Reminds me of the appetite suppressant candy from the 70s and early 80s called AYDs.
Or KTM bikes with WP suspension, up until very recently named White Power
Whenever I see a white Dodge/Ram Power Wagon, I hope the owner never put that much thought into it.
Yeah, likewise here, I’ve had to deal with that when ordering parts for my vintage German cars, ugh; and sometimes when I’m ordering wheel bearings for these cars I’ll find that the wheel bearings come from “Fischer’s Automatische Gussstahlkugelfabrik.” Good grief.
Current events suggest that the connotation may not be negative, in the eyes of the locality.
Sorry, but you’re wrong, it is Mister Two.
Indeed, it’s always Exrati to me as well.
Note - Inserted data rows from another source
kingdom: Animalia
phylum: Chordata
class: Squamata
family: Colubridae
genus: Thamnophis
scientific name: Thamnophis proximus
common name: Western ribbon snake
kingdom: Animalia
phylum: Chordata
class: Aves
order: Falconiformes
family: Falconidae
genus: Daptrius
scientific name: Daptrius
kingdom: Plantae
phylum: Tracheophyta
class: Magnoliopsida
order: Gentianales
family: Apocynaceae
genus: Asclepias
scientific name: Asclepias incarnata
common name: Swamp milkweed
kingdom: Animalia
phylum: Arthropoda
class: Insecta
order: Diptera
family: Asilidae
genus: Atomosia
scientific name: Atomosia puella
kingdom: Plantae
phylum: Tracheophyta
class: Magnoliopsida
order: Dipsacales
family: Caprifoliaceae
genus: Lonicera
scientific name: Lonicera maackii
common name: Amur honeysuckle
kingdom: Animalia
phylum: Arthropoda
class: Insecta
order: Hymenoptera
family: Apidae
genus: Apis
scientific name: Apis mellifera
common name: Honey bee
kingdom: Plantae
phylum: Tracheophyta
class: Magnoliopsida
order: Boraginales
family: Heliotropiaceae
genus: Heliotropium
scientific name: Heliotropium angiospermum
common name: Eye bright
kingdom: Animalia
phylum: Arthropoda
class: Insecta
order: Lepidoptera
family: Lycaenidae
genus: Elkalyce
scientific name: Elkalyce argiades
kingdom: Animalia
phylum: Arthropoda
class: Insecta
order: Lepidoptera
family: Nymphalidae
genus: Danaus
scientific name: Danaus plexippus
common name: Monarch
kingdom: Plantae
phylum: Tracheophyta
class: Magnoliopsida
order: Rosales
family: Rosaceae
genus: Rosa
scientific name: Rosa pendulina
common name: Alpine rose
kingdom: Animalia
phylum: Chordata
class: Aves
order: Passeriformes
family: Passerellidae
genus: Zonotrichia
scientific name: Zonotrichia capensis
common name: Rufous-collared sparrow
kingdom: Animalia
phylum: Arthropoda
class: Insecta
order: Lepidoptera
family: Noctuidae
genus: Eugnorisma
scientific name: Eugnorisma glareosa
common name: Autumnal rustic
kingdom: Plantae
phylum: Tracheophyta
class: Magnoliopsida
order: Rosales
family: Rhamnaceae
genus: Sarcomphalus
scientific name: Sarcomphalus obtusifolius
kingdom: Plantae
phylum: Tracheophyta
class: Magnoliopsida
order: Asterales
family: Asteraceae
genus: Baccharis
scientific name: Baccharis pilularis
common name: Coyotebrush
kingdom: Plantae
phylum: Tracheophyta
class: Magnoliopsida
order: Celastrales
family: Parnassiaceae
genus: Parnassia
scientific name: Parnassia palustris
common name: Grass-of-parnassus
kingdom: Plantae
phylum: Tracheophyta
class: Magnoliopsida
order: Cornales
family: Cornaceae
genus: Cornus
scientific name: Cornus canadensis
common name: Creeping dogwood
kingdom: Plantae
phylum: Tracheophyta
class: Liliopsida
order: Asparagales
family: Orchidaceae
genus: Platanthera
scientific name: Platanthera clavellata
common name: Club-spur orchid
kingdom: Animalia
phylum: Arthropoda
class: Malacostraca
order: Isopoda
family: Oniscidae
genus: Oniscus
I always thought Ford was going to 1337 speak decades early: XR Fourty
In french MR2 is pronounced emm air de (as in coupe ‘de’ ville). Those three sounds together spell out merde. A straight translation for “excrement”. I don’t think it sold well in France!
Someone in my old neighborhood had one with the license plate RU MRS2. Guess it never hurts to ask.